Di lain hal, saya tidak ingin menjadi guru, sekalipun kuliah jurusan guru, justru saya ingin menjadi novelis, penggiat, dan pengusaha literasi. Jikalau nanti memang Tuhan mengijinkan saya menjadi novelis papan atas semisal Tere Liye. Hehe (amin) maka saya ingin terkenang sebagai novelisnya Muhammadiyah atau Novelisnya IMM. Toh, jikalau Pak Munir Mulkhan dijuluki Filosofnya Muhammadiyah. Saya ingin disebut Novelisnya Muhammadiyah. Sejauh ini saya sudah menulis tujuh novel dan yang ready to read ada dua, berjudul Ritus Kesunyian dan Perempuan di balik Tirai.

Saya percaya, jika banyak sekali kader IMM yang memiliki ekspektasi tinggi terhadap dirinya atau terhadap IMM. Tapi saya mengakui, harapan tak akan terealisasi dengan diam. Begitupun saya kala itu yang berharap banyak hal pada IMM, namun pada akhirnya tak banyak yang kita dapatkan ketika kita tak melakukan sesuatu.

Saya akan menutup tulisan ini dengan kabar gembira, ialah bahwa posisi IMM di UIN Malang masih sangat dihormati.
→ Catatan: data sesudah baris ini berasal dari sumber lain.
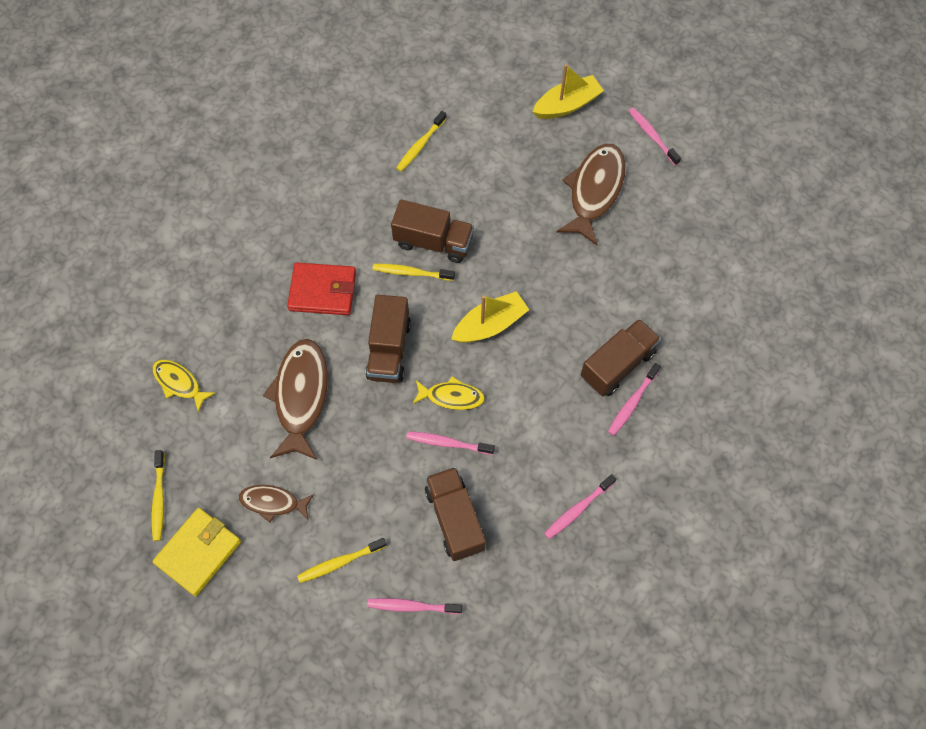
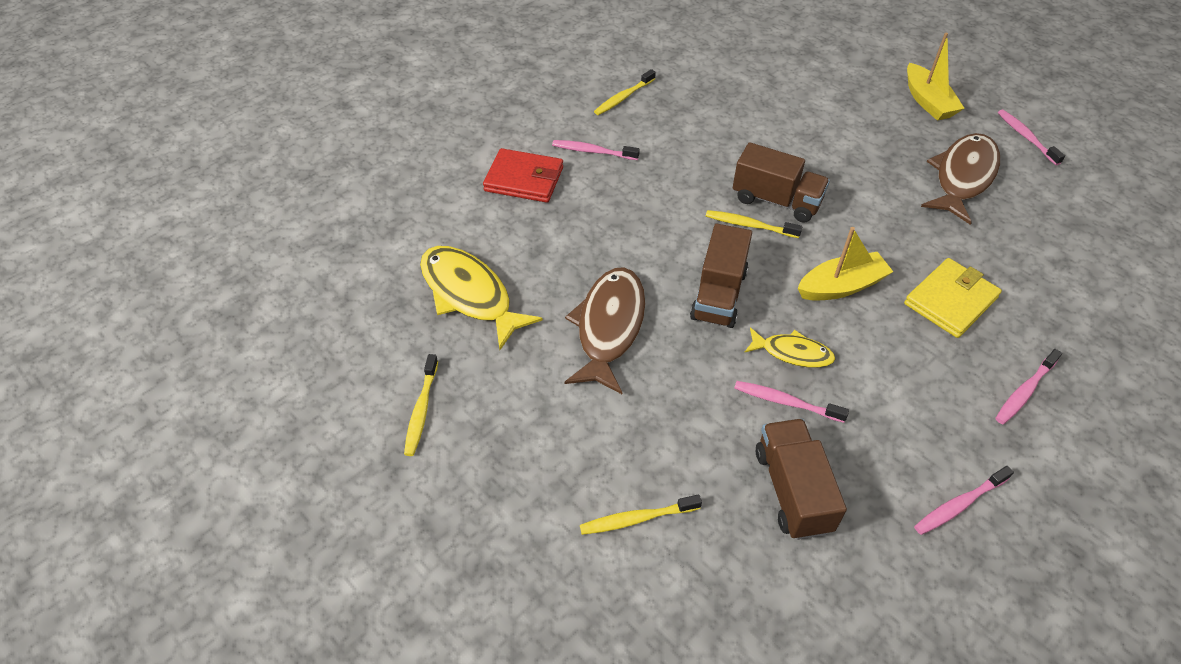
camera: 10 degrees right, 15 degrees down
yellow fish [152,360,216,412] -> yellow fish [420,246,543,350], size x1.79
yellow wallet [152,508,241,596] -> yellow wallet moved to [904,258,1002,338]
brown fish [239,485,314,522] -> none
red wallet [287,262,356,315] -> red wallet moved to [483,148,563,203]
pink toothbrush [367,598,462,614] -> pink toothbrush moved to [552,140,640,160]
yellow toothbrush [396,111,447,172] -> yellow toothbrush moved to [594,69,656,115]
yellow boat [532,64,604,119] -> yellow boat turned 90 degrees clockwise [907,33,964,121]
brown truck [581,319,661,396] -> none

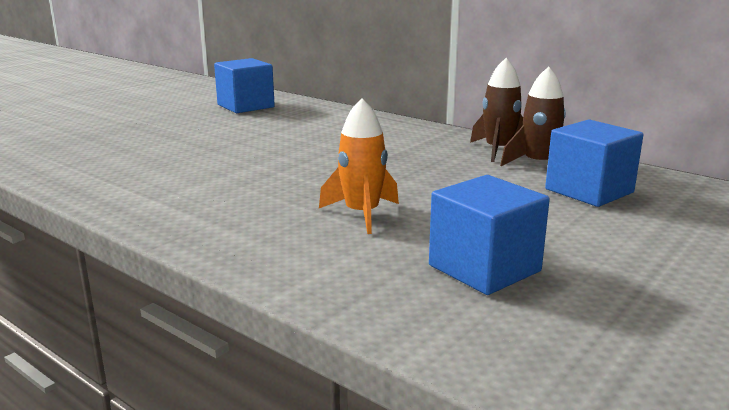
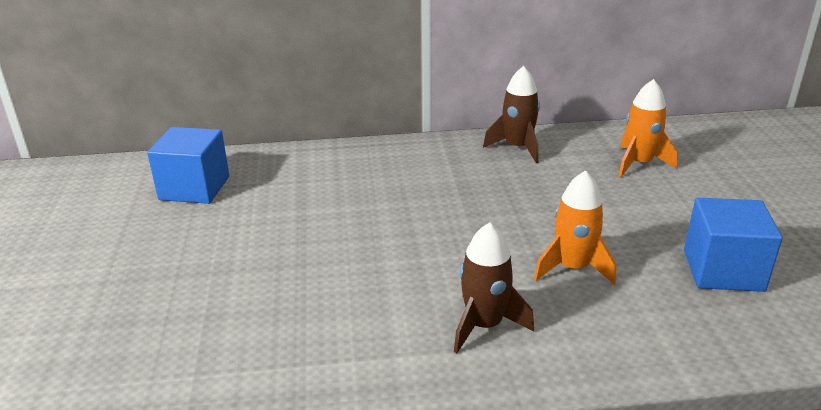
camera: 45 degrees left, 10 degrees up
brown rocket [500,67,566,166] -> brown rocket moved to [454,222,534,353]
blue cube [545,119,644,207] -> orange rocket [618,79,677,178]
Hanya saja, sekali lagi tetap sama, dalam perspektif gerakan tak ada yang berlebih, terutama dalam gerakan intelektual. Saya menyadari hal itu, dan tentu ini juga bagian dari kesalahan saya pribadi selaku senior yang belum mampu memberikan ruang aktualisasi bagi kader-kader penerus. Oh maafkan saya.

Malang, 2 Juni 2014
A Fahrizal Aziz

*cerita diatas dikembangkan dari catatan harian saya, untuk dialognya mungkin tidak sama persis, tapi kurang lebih begitulah intinya.